_WHAT YOU WILL DO:_
Every entry below must be copied exactly, with nothing left out.

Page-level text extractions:

══════════

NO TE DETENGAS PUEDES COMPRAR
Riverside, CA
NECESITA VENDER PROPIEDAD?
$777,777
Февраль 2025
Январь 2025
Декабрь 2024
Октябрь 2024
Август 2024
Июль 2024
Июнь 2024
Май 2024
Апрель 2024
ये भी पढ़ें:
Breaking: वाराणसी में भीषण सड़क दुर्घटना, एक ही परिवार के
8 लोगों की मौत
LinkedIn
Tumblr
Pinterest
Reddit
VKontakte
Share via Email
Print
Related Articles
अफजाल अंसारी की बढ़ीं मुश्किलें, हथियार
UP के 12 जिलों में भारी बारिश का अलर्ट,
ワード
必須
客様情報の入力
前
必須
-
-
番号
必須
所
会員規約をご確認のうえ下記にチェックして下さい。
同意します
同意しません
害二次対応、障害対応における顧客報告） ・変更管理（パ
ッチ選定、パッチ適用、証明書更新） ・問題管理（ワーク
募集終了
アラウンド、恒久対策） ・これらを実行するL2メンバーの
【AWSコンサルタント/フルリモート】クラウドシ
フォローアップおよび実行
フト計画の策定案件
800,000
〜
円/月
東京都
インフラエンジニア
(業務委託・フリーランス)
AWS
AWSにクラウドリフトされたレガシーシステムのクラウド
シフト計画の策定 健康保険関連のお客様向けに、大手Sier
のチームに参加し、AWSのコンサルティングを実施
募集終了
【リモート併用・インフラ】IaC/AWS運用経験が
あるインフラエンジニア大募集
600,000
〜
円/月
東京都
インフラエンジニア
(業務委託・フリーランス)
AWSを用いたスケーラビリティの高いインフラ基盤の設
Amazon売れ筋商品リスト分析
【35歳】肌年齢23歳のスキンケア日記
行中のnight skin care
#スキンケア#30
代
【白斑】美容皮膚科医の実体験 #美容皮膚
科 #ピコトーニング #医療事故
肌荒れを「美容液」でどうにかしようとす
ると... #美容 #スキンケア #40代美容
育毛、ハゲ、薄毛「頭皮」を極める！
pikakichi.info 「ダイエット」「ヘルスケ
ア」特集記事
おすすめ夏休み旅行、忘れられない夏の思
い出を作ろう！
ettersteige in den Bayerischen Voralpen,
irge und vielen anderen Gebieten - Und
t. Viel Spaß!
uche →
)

══════════

_SOLUTION FOR THIS TASK:_
NO TE DETENGAS PUEDES COMPRAR
Riverside, CA
NECESITA VENDER PROPIEDAD?
$777,777
Февраль 2025
Январь 2025
Декабрь 2024
Октябрь 2024
Август 2024
Июль 2024
Июнь 2024
Май 2024
Апрель 2024
ये भी पढ़ें:
Breaking: वाराणसी में भीषण सड़क दुर्घटना, एक ही परिवार के
8 लोगों की मौत
LinkedIn
Tumblr
Pinterest
Reddit
VKontakte
Share via Email
Print
Related Articles
अफजाल अंसारी की बढ़ीं मुश्किलें, हथियार
UP के 12 जिलों में भारी बारिश का अलर्ट,
ワード
必須
客様情報の入力
前
必須
-
-
番号
必須
所
会員規約をご確認のうえ下記にチェックして下さい。
同意します
同意しません
害二次対応、障害対応における顧客報告） ・変更管理（パ
ッチ選定、パッチ適用、証明書更新） ・問題管理（ワーク
募集終了
アラウンド、恒久対策） ・これらを実行するL2メンバーの
【AWSコンサルタント/フルリモート】クラウドシ
フォローアップおよび実行
フト計画の策定案件
800,000
〜
円/月
東京都
インフラエンジニア
(業務委託・フリーランス)
AWS
AWSにクラウドリフトされたレガシーシステムのクラウド
シフト計画の策定 健康保険関連のお客様向けに、大手Sier
のチームに参加し、AWSのコンサルティングを実施
募集終了
【リモート併用・インフラ】IaC/AWS運用経験が
あるインフラエンジニア大募集
600,000
〜
円/月
東京都
インフラエンジニア
(業務委託・フリーランス)
AWSを用いたスケーラビリティの高いインフラ基盤の設
Amazon売れ筋商品リスト分析
【35歳】肌年齢23歳のスキンケア日記
行中のnight skin care
#スキンケア#30
代
【白斑】美容皮膚科医の実体験 #美容皮膚
科 #ピコトーニング #医療事故
肌荒れを「美容液」でどうにかしようとす
ると... #美容 #スキンケア #40代美容
育毛、ハゲ、薄毛「頭皮」を極める！
pikakichi.info 「ダイエット」「ヘルスケ
ア」特集記事
おすすめ夏休み旅行、忘れられない夏の思
い出を作ろう！
ettersteige in den Bayerischen Voralpen,
irge und vielen anderen Gebieten - Und
t. Viel Spaß!
uche →
)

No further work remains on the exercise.